What is expected:
Copy the data starting at the line that contains "pose: elev=171.6 azim=79.5" and ending at the line that contains "Dot at: (323, 261)", with both of those lines included. Leave the pictures out of your copy.
+++ Stored rows +++
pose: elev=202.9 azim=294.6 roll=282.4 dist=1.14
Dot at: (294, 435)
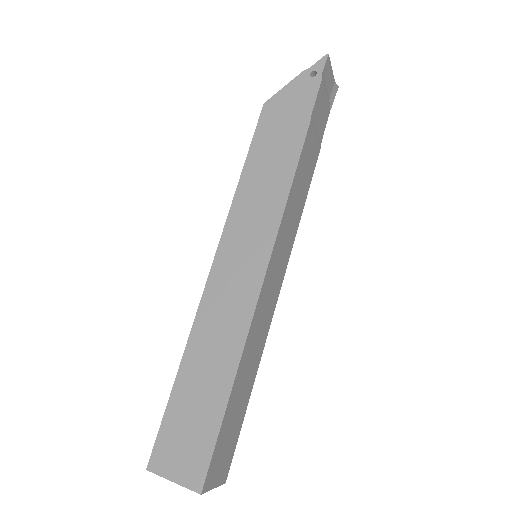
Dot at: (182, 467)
+++
+++ Stored rows +++
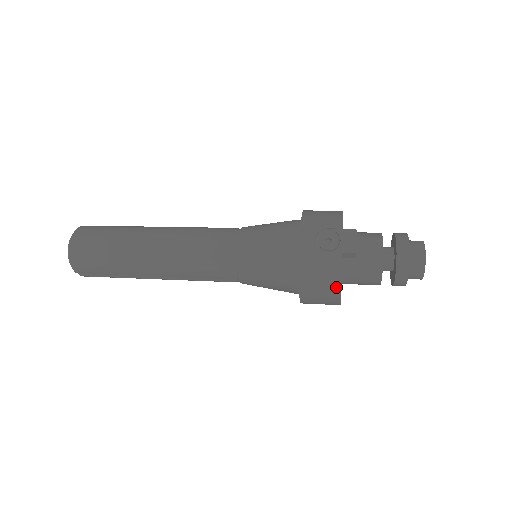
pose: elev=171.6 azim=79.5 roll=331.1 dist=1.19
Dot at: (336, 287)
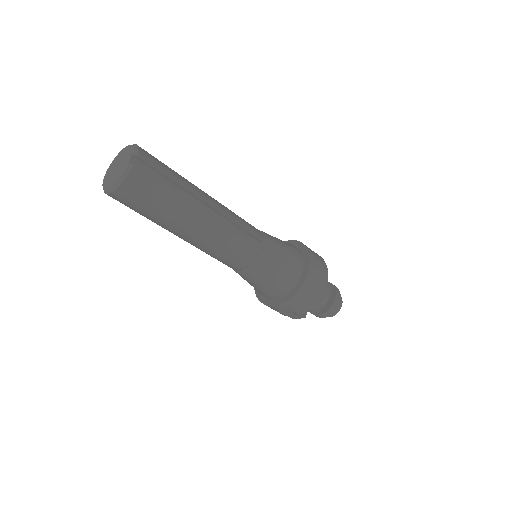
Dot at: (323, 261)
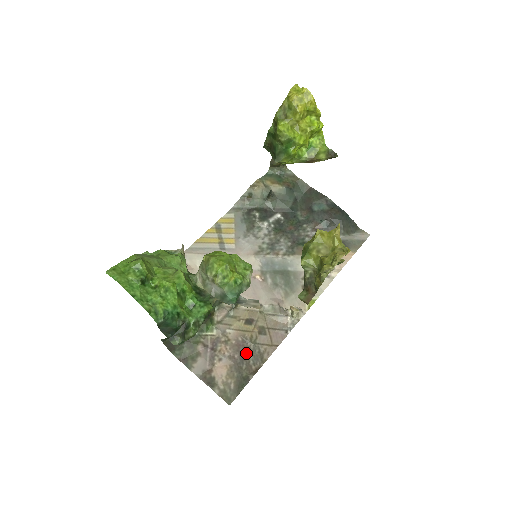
+++
Answer below:
pose: elev=171.6 azim=79.5 roll=331.1 dist=1.19
Dot at: (336, 287)
Dot at: (323, 261)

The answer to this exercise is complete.